*** Opening Supplied records ***
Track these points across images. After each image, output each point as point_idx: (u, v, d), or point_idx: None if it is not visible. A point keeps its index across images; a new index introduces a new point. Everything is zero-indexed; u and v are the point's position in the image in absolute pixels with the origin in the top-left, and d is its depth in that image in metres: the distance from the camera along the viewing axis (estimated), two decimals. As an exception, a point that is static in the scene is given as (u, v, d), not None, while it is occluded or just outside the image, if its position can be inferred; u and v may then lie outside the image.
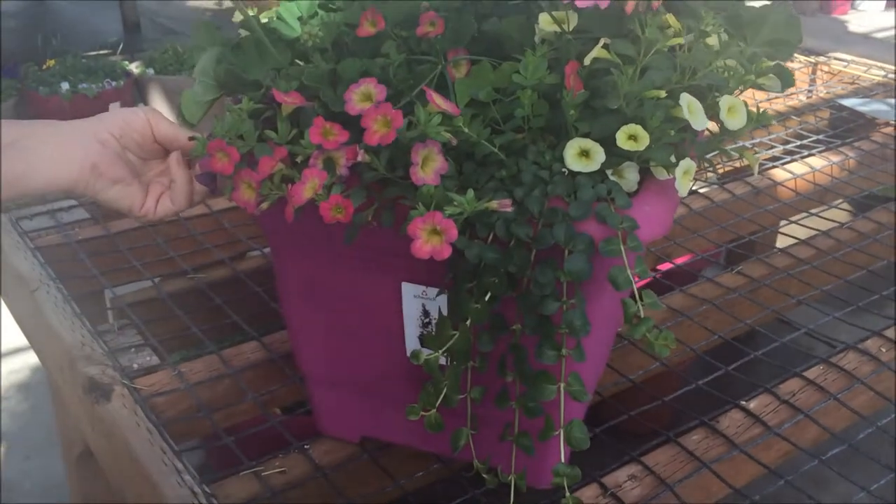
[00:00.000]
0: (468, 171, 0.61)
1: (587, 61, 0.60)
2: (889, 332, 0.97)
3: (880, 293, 1.06)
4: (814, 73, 1.89)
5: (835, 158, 1.41)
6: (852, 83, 1.81)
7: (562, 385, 0.59)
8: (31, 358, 2.08)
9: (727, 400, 0.87)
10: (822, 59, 1.91)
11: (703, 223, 1.25)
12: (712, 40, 0.63)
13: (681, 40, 0.60)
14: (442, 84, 0.65)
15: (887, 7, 5.28)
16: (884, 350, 0.95)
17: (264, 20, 0.74)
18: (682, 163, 0.60)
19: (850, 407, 0.87)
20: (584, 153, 0.59)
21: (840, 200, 1.37)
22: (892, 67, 1.79)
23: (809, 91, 1.84)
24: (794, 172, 1.36)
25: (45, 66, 3.24)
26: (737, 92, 0.65)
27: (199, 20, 0.76)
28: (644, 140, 0.58)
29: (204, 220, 1.23)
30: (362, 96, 0.59)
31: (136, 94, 3.37)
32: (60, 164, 0.69)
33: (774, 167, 1.39)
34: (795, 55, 1.92)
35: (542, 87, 0.60)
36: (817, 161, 1.40)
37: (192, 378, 0.90)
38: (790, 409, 0.86)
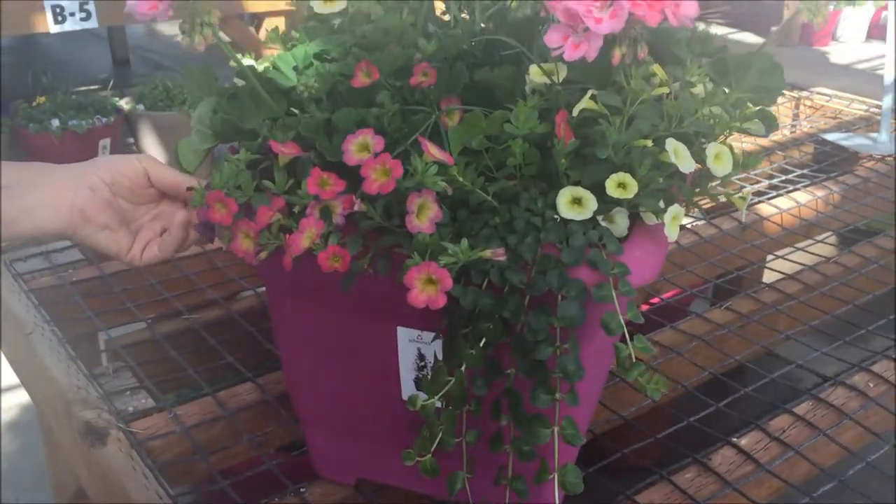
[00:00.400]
0: (462, 218, 0.63)
1: (575, 112, 0.61)
2: (876, 367, 0.99)
3: (866, 328, 1.08)
4: (797, 107, 1.93)
5: (819, 193, 1.44)
6: (835, 117, 1.85)
7: (556, 429, 0.60)
8: (23, 397, 2.07)
9: (719, 437, 0.88)
10: (804, 93, 1.94)
11: (691, 258, 1.27)
12: (698, 88, 0.65)
13: (666, 90, 0.62)
14: (435, 132, 0.66)
15: (867, 38, 5.37)
16: (871, 385, 0.96)
17: (260, 69, 0.75)
18: (670, 208, 0.62)
19: (840, 443, 0.88)
20: (577, 201, 0.61)
21: (826, 234, 1.39)
22: (873, 101, 1.82)
23: (793, 126, 1.87)
24: (780, 207, 1.38)
25: (35, 103, 3.25)
26: (721, 137, 0.67)
27: (191, 64, 0.77)
28: (633, 188, 0.59)
29: (197, 259, 1.24)
30: (359, 147, 0.61)
31: (126, 130, 3.38)
32: (50, 210, 0.71)
33: (760, 202, 1.41)
34: (779, 90, 1.96)
35: (533, 136, 0.62)
36: (802, 196, 1.43)
37: (188, 420, 0.91)
38: (781, 446, 0.87)
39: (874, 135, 1.67)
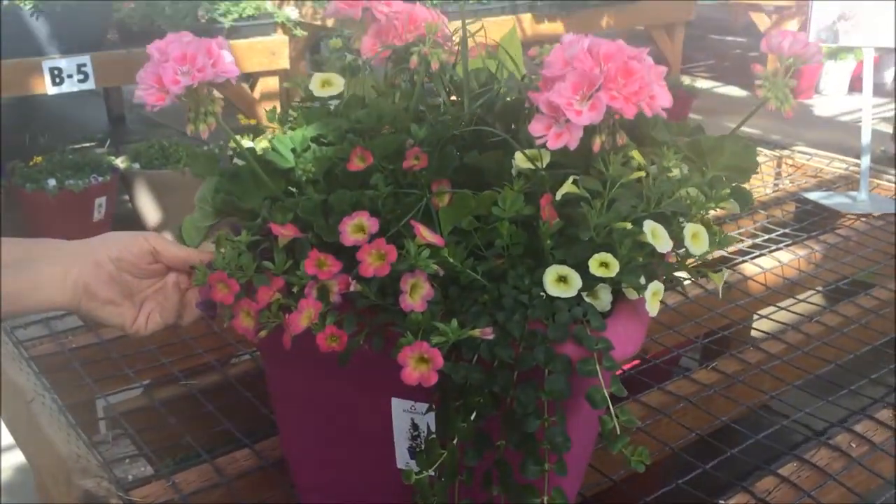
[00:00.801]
0: (453, 295, 0.66)
1: (559, 196, 0.65)
2: (858, 427, 1.01)
3: (848, 387, 1.11)
4: (779, 166, 1.98)
5: (801, 252, 1.48)
6: (815, 176, 1.89)
7: (545, 499, 0.62)
8: (18, 457, 2.06)
9: (706, 500, 0.90)
10: (786, 152, 2.00)
11: (677, 318, 1.30)
12: (674, 171, 0.69)
13: (643, 173, 0.66)
14: (427, 213, 0.70)
15: (850, 91, 5.48)
16: (854, 445, 0.98)
17: (259, 150, 0.79)
18: (650, 285, 0.65)
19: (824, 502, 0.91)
20: (562, 279, 0.64)
21: (808, 293, 1.42)
22: (853, 160, 1.87)
23: (776, 184, 1.92)
24: (763, 266, 1.42)
25: (31, 163, 3.29)
26: (698, 216, 0.70)
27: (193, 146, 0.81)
28: (614, 267, 0.63)
29: (194, 324, 1.26)
30: (355, 228, 0.64)
31: (121, 188, 3.42)
32: (57, 286, 0.74)
33: (744, 261, 1.45)
34: (761, 149, 2.02)
35: (520, 218, 0.65)
36: (784, 255, 1.46)
37: (186, 488, 0.92)
38: (766, 507, 0.89)
39: (854, 193, 1.71)
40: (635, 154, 0.66)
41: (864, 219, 1.62)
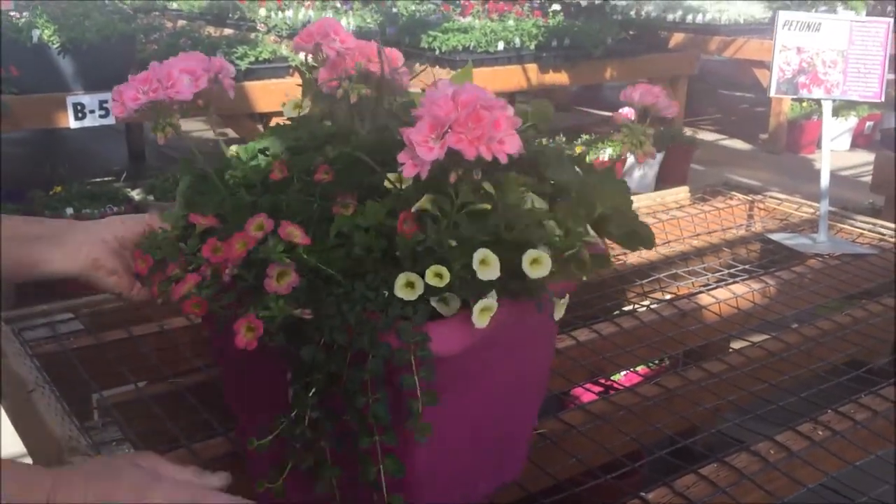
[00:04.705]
0: (316, 286, 0.77)
1: (413, 209, 0.75)
2: (780, 437, 1.11)
3: (777, 403, 1.20)
4: (751, 209, 2.08)
5: (756, 286, 1.58)
6: (784, 220, 2.00)
7: (381, 467, 0.73)
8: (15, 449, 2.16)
9: (629, 491, 1.00)
10: (758, 196, 2.11)
11: (632, 340, 1.40)
12: (528, 204, 0.78)
13: (488, 206, 0.75)
14: (330, 219, 0.80)
15: (851, 147, 5.60)
16: (772, 452, 1.08)
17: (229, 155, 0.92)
18: (480, 301, 0.74)
19: (741, 502, 1.00)
20: (410, 284, 0.74)
21: (758, 323, 1.52)
22: (817, 205, 1.98)
23: (748, 226, 2.03)
24: (718, 297, 1.52)
25: (51, 192, 3.45)
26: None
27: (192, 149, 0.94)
28: (446, 278, 0.73)
29: (185, 332, 1.38)
30: (257, 227, 0.76)
31: (135, 218, 3.58)
32: (69, 260, 0.91)
33: (700, 293, 1.55)
34: (734, 193, 2.13)
35: (385, 229, 0.75)
36: (740, 288, 1.57)
37: (164, 467, 1.03)
38: (684, 500, 0.98)
39: (814, 235, 1.82)
40: (486, 186, 0.75)
41: (820, 258, 1.72)
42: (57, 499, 0.71)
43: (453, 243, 0.73)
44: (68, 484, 0.73)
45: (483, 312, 0.74)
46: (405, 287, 0.74)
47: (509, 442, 0.98)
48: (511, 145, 0.72)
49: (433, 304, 0.75)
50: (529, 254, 0.75)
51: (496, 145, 0.71)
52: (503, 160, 0.72)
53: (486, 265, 0.73)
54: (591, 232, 0.80)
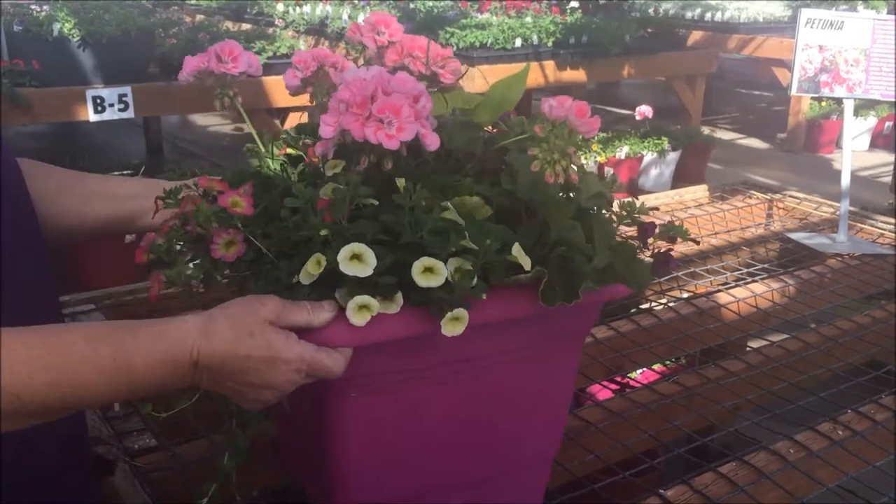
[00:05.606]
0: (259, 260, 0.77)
1: (321, 195, 0.75)
2: (799, 437, 1.11)
3: (796, 403, 1.20)
4: (770, 208, 2.08)
5: (775, 285, 1.57)
6: (803, 219, 1.99)
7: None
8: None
9: (647, 488, 1.00)
10: (777, 196, 2.10)
11: (650, 338, 1.40)
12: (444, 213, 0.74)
13: (375, 202, 0.74)
14: None
15: (871, 147, 5.55)
16: (792, 451, 1.07)
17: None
18: (355, 298, 0.72)
19: (760, 501, 0.99)
20: (318, 264, 0.72)
21: (777, 322, 1.51)
22: (837, 205, 1.97)
23: (767, 225, 2.02)
24: (736, 296, 1.52)
25: (71, 185, 3.48)
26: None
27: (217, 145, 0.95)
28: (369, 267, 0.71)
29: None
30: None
31: (153, 212, 3.60)
32: (162, 213, 0.87)
33: (719, 291, 1.55)
34: (753, 192, 2.12)
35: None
36: (759, 287, 1.56)
37: (186, 458, 1.04)
38: (702, 498, 0.98)
39: (834, 235, 1.81)
40: (399, 182, 0.73)
41: (839, 258, 1.72)
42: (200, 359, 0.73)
43: (323, 233, 0.72)
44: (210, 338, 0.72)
45: (359, 310, 0.72)
46: (315, 266, 0.72)
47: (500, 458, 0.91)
48: (407, 133, 0.70)
49: (336, 296, 0.73)
50: (421, 262, 0.72)
51: (392, 130, 0.70)
52: (391, 146, 0.71)
53: (361, 262, 0.70)
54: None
*** Closing Supplied records ***
Work to complete: All of the data is to be transcribed exactly, with images omitted.

Written answer:
Track these points across images. After each image, output each point as point_idx: (u, v, d), or point_idx: None if it is not visible. A point keeps its index across images; a new index introduces a new point. Everything is zero-indexed; u and v are the point's position in the image in absolute pixels with the origin in the top-left, and d is its depth in that image in metres: the distance from the camera along the viewing axis (estimated), two decimals. As an exception, a point that is static in the scene is given as (u, v, d), not None, while it is occluded or just outside the image, if its position can be inferred; u and v may then lie outside the image.
[00:00.000]
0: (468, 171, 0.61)
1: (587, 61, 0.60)
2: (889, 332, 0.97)
3: (880, 293, 1.06)
4: (814, 73, 1.89)
5: (835, 158, 1.41)
6: (852, 83, 1.81)
7: (562, 385, 0.59)
8: (31, 358, 2.08)
9: (727, 400, 0.87)
10: (822, 59, 1.91)
11: (703, 223, 1.25)
12: (712, 40, 0.63)
13: (681, 40, 0.60)
14: (442, 84, 0.65)
15: (887, 7, 5.28)
16: (884, 350, 0.95)
17: (264, 20, 0.74)
18: (682, 163, 0.60)
19: (850, 407, 0.87)
20: (584, 153, 0.59)
21: (840, 200, 1.37)
22: (892, 67, 1.79)
23: (809, 91, 1.84)
24: (794, 172, 1.36)
25: (45, 66, 3.24)
26: (737, 92, 0.65)
27: (199, 20, 0.76)
28: (644, 140, 0.58)
29: (204, 220, 1.23)
30: (362, 96, 0.59)
31: (136, 94, 3.37)
32: (60, 164, 0.69)
33: (774, 167, 1.39)
34: (795, 55, 1.92)
35: (542, 87, 0.60)
36: (817, 161, 1.40)
37: (192, 378, 0.90)
38: (790, 409, 0.86)
[00:00.400]
0: (462, 218, 0.63)
1: (575, 112, 0.61)
2: (876, 367, 0.99)
3: (866, 328, 1.08)
4: (797, 107, 1.93)
5: (819, 193, 1.44)
6: (835, 117, 1.85)
7: (556, 429, 0.60)
8: (23, 397, 2.07)
9: (719, 437, 0.88)
10: (804, 93, 1.94)
11: (691, 258, 1.27)
12: (698, 88, 0.65)
13: (666, 90, 0.62)
14: (435, 132, 0.66)
15: (867, 38, 5.37)
16: (871, 385, 0.96)
17: (260, 69, 0.75)
18: (670, 208, 0.62)
19: (840, 443, 0.88)
20: (577, 201, 0.61)
21: (826, 234, 1.39)
22: (873, 101, 1.82)
23: (793, 126, 1.87)
24: (780, 207, 1.38)
25: (35, 103, 3.25)
26: (721, 137, 0.67)
27: (191, 64, 0.77)
28: (633, 188, 0.59)
29: (197, 259, 1.24)
30: (359, 147, 0.61)
31: (126, 130, 3.38)
32: (50, 210, 0.71)
33: (760, 202, 1.41)
34: (779, 90, 1.96)
35: (533, 136, 0.62)
36: (802, 196, 1.43)
37: (188, 420, 0.91)
38: (781, 446, 0.87)
39: (874, 135, 1.67)
[00:00.801]
0: (453, 295, 0.66)
1: (559, 196, 0.65)
2: (858, 427, 1.01)
3: (848, 387, 1.11)
4: (779, 166, 1.98)
5: (801, 252, 1.48)
6: (815, 176, 1.89)
7: (545, 499, 0.62)
8: (18, 457, 2.06)
9: (706, 500, 0.90)
10: (786, 152, 2.00)
11: (677, 318, 1.30)
12: (674, 171, 0.69)
13: (643, 173, 0.66)
14: (427, 213, 0.70)
15: (850, 91, 5.48)
16: (854, 445, 0.98)
17: (259, 150, 0.79)
18: (650, 285, 0.65)
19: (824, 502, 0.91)
20: (562, 279, 0.64)
21: (808, 293, 1.42)
22: (853, 160, 1.87)
23: (776, 184, 1.92)
24: (763, 266, 1.42)
25: (31, 163, 3.29)
26: (698, 216, 0.70)
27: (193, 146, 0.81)
28: (614, 267, 0.63)
29: (194, 324, 1.26)
30: (355, 228, 0.64)
31: (121, 188, 3.42)
32: (57, 286, 0.74)
33: (744, 261, 1.45)
34: (761, 149, 2.02)
35: (520, 218, 0.65)
36: (784, 255, 1.46)
37: (186, 488, 0.92)
38: (766, 507, 0.89)
39: (854, 193, 1.71)
40: (635, 154, 0.66)
41: (864, 219, 1.62)
[00:04.705]
0: (316, 286, 0.77)
1: (413, 209, 0.75)
2: (780, 437, 1.11)
3: (777, 403, 1.20)
4: (751, 209, 2.08)
5: (756, 286, 1.58)
6: (784, 220, 2.00)
7: (381, 467, 0.73)
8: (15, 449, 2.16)
9: (629, 491, 1.00)
10: (758, 196, 2.11)
11: (632, 340, 1.40)
12: (528, 204, 0.78)
13: (488, 206, 0.75)
14: (330, 219, 0.80)
15: (851, 147, 5.60)
16: (772, 452, 1.08)
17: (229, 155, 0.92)
18: (480, 301, 0.74)
19: (741, 502, 1.00)
20: (410, 284, 0.74)
21: (758, 323, 1.52)
22: (817, 205, 1.98)
23: (748, 226, 2.03)
24: (718, 297, 1.52)
25: (51, 192, 3.45)
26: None
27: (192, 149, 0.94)
28: (446, 278, 0.73)
29: (185, 332, 1.38)
30: (257, 227, 0.76)
31: (135, 218, 3.58)
32: (69, 260, 0.91)
33: (700, 293, 1.55)
34: (734, 193, 2.13)
35: (385, 229, 0.75)
36: (740, 288, 1.57)
37: (164, 467, 1.03)
38: (684, 500, 0.98)
39: (814, 235, 1.82)
40: (486, 186, 0.75)
41: (820, 258, 1.72)
42: (57, 499, 0.71)
43: (453, 243, 0.73)
44: (68, 484, 0.73)
45: (483, 312, 0.74)
46: (405, 287, 0.74)
47: (509, 442, 0.98)
48: (511, 145, 0.72)
49: (433, 304, 0.75)
50: (529, 254, 0.75)
51: (496, 145, 0.71)
52: (503, 160, 0.72)
53: (486, 265, 0.73)
54: (591, 232, 0.80)
[00:05.606]
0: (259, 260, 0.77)
1: (321, 195, 0.75)
2: (799, 437, 1.11)
3: (796, 403, 1.20)
4: (770, 208, 2.08)
5: (775, 285, 1.57)
6: (803, 219, 1.99)
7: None
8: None
9: (647, 488, 1.00)
10: (777, 196, 2.10)
11: (650, 338, 1.40)
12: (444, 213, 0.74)
13: (375, 202, 0.74)
14: None
15: (871, 147, 5.55)
16: (792, 451, 1.07)
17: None
18: (355, 298, 0.72)
19: (760, 501, 0.99)
20: (318, 264, 0.72)
21: (777, 322, 1.51)
22: (837, 205, 1.97)
23: (767, 225, 2.02)
24: (736, 296, 1.52)
25: (71, 185, 3.48)
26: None
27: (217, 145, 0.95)
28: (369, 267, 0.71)
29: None
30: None
31: (153, 212, 3.60)
32: (162, 213, 0.87)
33: (719, 291, 1.55)
34: (753, 192, 2.12)
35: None
36: (759, 287, 1.56)
37: (186, 458, 1.04)
38: (702, 498, 0.98)
39: (834, 235, 1.81)
40: (399, 182, 0.73)
41: (839, 258, 1.72)
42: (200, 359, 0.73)
43: (323, 233, 0.72)
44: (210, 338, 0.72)
45: (359, 310, 0.72)
46: (315, 266, 0.72)
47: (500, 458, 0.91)
48: (407, 133, 0.70)
49: (336, 296, 0.73)
50: (421, 262, 0.72)
51: (392, 130, 0.70)
52: (391, 146, 0.71)
53: (361, 262, 0.70)
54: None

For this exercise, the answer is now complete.